QUOTED PASSAGE START

2017 Sweden Hockey Games (Euro Hockey Tour)

Tournament details
- Host countries: Sweden Russia
- Cities: Gothenburg Saint Petersburg
- Venues: 2 (in 2 host cities)
- Dates: 9–12 February 2017
- Teams: 4

Final positions
- Champions: Russia (4th title)
- Runners-up: Sweden
- Third place: Czech Republic
- Fourth place: Finland

Tournament statistics
- Games played: 6
- Goals scored: 35 (5.83 per game)
- Attendance: 35,102 (5,850 per game)
- Scoring leader: Carl Klingberg (6 points)

QUOTED PASSAGE END
DATA START

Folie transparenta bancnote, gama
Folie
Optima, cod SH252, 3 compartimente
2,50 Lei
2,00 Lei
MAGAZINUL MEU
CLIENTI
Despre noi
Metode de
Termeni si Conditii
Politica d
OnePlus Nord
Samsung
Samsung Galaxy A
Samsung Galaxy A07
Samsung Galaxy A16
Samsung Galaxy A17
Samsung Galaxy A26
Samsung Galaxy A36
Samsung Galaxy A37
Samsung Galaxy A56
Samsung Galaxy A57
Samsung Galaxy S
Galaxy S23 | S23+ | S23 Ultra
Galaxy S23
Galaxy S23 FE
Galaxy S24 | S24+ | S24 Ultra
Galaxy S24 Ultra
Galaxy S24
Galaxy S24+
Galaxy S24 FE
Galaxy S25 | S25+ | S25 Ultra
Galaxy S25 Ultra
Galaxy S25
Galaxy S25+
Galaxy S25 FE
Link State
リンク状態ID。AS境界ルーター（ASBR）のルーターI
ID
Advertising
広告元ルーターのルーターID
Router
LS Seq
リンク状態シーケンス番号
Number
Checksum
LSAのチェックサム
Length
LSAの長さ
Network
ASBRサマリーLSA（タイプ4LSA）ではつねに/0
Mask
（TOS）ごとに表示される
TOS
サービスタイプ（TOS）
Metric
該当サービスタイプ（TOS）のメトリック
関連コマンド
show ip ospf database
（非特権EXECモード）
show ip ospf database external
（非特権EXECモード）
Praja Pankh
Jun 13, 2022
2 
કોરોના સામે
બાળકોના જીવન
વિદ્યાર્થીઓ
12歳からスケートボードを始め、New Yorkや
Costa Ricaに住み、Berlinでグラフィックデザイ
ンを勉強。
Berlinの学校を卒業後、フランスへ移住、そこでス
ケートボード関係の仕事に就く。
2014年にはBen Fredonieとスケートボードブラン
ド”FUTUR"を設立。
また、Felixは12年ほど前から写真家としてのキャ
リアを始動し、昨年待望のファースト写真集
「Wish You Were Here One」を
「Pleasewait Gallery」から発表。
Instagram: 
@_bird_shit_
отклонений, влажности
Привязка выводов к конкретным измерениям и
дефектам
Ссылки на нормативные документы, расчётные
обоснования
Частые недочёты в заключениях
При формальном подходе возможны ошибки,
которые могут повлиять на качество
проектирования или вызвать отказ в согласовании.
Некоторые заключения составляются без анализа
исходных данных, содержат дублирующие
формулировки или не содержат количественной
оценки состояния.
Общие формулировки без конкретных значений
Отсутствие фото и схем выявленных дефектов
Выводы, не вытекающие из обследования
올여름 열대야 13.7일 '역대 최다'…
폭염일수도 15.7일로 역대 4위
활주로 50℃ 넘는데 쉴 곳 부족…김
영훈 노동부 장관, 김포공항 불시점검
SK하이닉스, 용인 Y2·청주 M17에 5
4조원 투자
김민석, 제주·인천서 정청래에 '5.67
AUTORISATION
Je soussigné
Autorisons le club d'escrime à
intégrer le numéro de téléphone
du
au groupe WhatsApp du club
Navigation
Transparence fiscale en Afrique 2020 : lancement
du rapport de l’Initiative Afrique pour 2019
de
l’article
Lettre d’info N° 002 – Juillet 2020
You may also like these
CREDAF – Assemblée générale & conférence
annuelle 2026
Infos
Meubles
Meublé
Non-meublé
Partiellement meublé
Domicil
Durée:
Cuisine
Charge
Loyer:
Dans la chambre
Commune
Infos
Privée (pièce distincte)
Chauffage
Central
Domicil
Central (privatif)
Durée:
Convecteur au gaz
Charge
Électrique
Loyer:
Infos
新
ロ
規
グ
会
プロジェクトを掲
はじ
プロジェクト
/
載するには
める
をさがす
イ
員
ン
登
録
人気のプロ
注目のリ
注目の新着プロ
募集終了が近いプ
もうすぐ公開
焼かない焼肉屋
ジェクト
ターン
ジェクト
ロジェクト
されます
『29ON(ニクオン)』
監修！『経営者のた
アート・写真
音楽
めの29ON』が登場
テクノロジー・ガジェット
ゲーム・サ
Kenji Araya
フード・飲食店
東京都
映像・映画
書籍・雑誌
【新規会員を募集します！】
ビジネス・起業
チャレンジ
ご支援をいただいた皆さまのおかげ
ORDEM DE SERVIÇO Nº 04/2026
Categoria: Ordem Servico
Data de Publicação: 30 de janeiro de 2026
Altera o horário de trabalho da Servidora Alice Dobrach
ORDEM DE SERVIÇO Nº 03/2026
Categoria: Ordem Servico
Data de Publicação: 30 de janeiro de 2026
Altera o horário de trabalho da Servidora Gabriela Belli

DATA END

- [ACTION ITEM] According to the 2017 Sweden Hockey Games text, who was the tournament's scoring leader?

- [SOLUTION TO THE EXERCISE] Carl Klingberg, with 6 points.